君可欣看了看睡得香甜的君傲宸,又看向地上的男子,問君歌,“他怎么處置?”
“饒……呃”周哲話還沒出口,直接被君歌用內力振暈。
“我來處理,你先帶著兒子睡覺,警醒一些,我很快回來。”君歌將孩子小心交給君可欣。
“好。”
君歌提起男子,出城,郊外的一處林子里,把周哲弄醒,又細細問了一遍他知道的事情,之后拿起周哲的刀,直接把他殺了,既然沒用就不留著了。
又用刀在他身上劃了幾道,制造出跟一個武力相當的男子打架的場景,然后回城,根據周哲的交代,找到他們臨時住的地方,是一個小院。
君歌挨著看了一遍,有幾間屋子堆滿糧食,現在過問不了,去幾人休息的地方,從中找到一個周哲說的北戎人,點穴后直接帶出城,與周哲的尸體相對,然后又布置一番才離去。回去后往京城去了封信。
翌日一早,被周哲稱為將軍的男子看少了兩個人,詢問,無人知道,臉色沉下來,心想,這周哲不會沒稟報就自己單獨去客棧找了那兩人吧,他明明交代過,那兩人不好對付,要晚兩日,而且一定要計劃周密,如果他是被抓了,那,“對了,另外一個是誰?”
“回將軍,是跟著的那個北戎人。”
“他?”凝眉,擺手,“先派人尋找,找到人立刻向本將稟報。”
“是。”
人退下,命令傳開,大家都出門找人。
大約兩個時辰,兩人的尸體被抬回,大家看得面面相覷,這,怎么可能呢?他們怎么互相打起來了?
“怎么回事?”將軍怒,眼中火苗點點。
氣氛壓抑,無人知道怎么回事,所以無從回答,都把頭埋低,降低自己的存在感。
隨意指了一個人,“你,說說,怎么回事?”
“將軍,屬下們找到的時候,周哲和這位北戎的士兵都已經斷氣了,而且看當時的情況是兩人打起來了,他們身上的傷也全都是手中的刀所致。”

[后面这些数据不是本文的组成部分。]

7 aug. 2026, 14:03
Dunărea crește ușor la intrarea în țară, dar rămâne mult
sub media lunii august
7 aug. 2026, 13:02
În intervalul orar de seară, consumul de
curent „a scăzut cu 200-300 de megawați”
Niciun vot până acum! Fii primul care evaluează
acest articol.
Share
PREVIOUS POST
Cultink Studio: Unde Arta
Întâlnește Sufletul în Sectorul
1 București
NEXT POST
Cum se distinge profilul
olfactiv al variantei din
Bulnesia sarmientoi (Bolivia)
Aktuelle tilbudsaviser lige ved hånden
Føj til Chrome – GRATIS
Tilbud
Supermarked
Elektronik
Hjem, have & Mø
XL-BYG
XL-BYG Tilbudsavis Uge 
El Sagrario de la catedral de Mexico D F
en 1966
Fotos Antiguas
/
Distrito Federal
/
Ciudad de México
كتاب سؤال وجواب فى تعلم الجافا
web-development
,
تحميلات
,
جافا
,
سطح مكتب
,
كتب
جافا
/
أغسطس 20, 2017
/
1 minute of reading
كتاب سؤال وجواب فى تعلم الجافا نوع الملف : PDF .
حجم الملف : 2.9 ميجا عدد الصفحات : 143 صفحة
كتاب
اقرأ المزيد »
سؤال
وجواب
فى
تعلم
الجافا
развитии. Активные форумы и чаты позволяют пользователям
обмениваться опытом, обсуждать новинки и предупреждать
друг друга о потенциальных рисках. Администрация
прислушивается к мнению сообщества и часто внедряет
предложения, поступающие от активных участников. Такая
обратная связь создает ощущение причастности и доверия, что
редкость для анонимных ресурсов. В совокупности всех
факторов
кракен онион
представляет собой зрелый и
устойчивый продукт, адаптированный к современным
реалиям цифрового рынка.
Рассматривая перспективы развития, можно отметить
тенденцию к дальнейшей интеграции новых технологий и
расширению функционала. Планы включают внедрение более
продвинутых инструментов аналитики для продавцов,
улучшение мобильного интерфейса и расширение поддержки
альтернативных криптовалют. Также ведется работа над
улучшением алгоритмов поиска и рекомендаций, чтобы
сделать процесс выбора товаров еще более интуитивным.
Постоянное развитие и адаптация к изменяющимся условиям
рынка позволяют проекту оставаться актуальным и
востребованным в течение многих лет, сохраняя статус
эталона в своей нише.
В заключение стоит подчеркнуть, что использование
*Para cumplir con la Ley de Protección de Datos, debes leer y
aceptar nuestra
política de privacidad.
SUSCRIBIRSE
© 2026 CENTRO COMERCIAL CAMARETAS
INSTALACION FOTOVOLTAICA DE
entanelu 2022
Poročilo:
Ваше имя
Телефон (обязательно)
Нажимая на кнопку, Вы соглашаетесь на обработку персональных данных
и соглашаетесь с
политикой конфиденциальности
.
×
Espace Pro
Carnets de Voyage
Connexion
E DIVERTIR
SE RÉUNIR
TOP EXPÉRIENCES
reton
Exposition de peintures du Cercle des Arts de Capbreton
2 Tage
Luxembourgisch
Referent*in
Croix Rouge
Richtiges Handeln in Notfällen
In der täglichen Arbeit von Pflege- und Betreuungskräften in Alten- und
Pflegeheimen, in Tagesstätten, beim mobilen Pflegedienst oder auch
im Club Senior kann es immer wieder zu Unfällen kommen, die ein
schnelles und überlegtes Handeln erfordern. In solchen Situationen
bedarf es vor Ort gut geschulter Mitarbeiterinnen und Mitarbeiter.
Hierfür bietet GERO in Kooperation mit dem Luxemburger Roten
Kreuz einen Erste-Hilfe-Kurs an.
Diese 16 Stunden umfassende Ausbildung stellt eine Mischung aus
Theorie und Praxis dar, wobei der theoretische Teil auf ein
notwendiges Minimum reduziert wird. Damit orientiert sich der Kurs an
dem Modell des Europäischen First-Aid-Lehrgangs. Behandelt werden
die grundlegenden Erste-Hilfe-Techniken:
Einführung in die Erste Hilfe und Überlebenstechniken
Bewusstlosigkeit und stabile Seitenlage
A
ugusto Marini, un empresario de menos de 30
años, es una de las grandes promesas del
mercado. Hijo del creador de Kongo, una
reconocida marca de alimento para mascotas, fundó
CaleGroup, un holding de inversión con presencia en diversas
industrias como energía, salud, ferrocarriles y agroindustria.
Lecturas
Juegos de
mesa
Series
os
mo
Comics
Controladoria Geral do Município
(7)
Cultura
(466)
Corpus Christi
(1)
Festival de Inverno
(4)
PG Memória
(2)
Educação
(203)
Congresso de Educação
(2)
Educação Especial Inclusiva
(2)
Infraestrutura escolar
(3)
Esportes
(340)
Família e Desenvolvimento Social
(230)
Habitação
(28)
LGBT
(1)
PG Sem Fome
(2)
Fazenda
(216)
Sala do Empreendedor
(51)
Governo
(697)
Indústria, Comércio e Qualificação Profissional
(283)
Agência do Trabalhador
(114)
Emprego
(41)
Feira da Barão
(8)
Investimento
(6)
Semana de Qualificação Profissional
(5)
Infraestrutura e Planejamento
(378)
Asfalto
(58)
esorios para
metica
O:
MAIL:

“他們打起來了?”將軍不敢置信,“好好的他們為什么會打起來?”
眾人搖頭,不知,臉上都很迷茫,為了不那么引人注目,帶來的人并不多,也就十來個,而這個院子不小,加上要看著買來的糧食,所以大家都是分散著住的,不住在一起,根本不知道其他人晚上的情況。
高位上的將軍臉色難看,別人死了都沒事,可周哲,周副將的兒子,自己雖是個小將軍,但還是比周副將差遠了,最主要的是,周副將很寶貝這個兒子,而且,周副將脾氣不好,不會管你什么原由,他的兒子沒了,自己的日子也到頭了。
“查,給本將查個清楚。”
“是。”眾人應聲退下,接了命令,卻無從查起,連他什么時候出去的都不知道,怎么查?沒辦法,硬著頭皮出去晃一圈吧。
京城,郭菲菲收到君歌的信,很開心,這么多年沒見,偶爾也會收到他們的信,寫一些外面的事,看得郭菲菲好想出去,可是看看花園里兩個玩耍的孩子,還有剛出生沒多久的南宮熙,搖頭,晚兩年再說吧。
“寫了什么?”南宮錦璃躺在另一邊軟椅上,懷中抱著南宮熙,小人兒正在睡覺,微微張著嘴,不一會就會有口水流出,南宮錦璃總會輕輕擦去,順便感慨一下,口水真多。
郭菲菲快速看完,瞇眼,把信遞給南宮錦璃,“自己看看。”起身,小心的把南宮熙抱起遞給奶娘,讓她把人抱回屋睡覺。
“順王,陳曜玢。”南宮錦璃看完瞇眼,心煩,剛安生幾日,又出幺蛾子,就不能讓他安心在家陪媳婦嗎?“冷宿回來了嗎?”開口問身后的侍衛。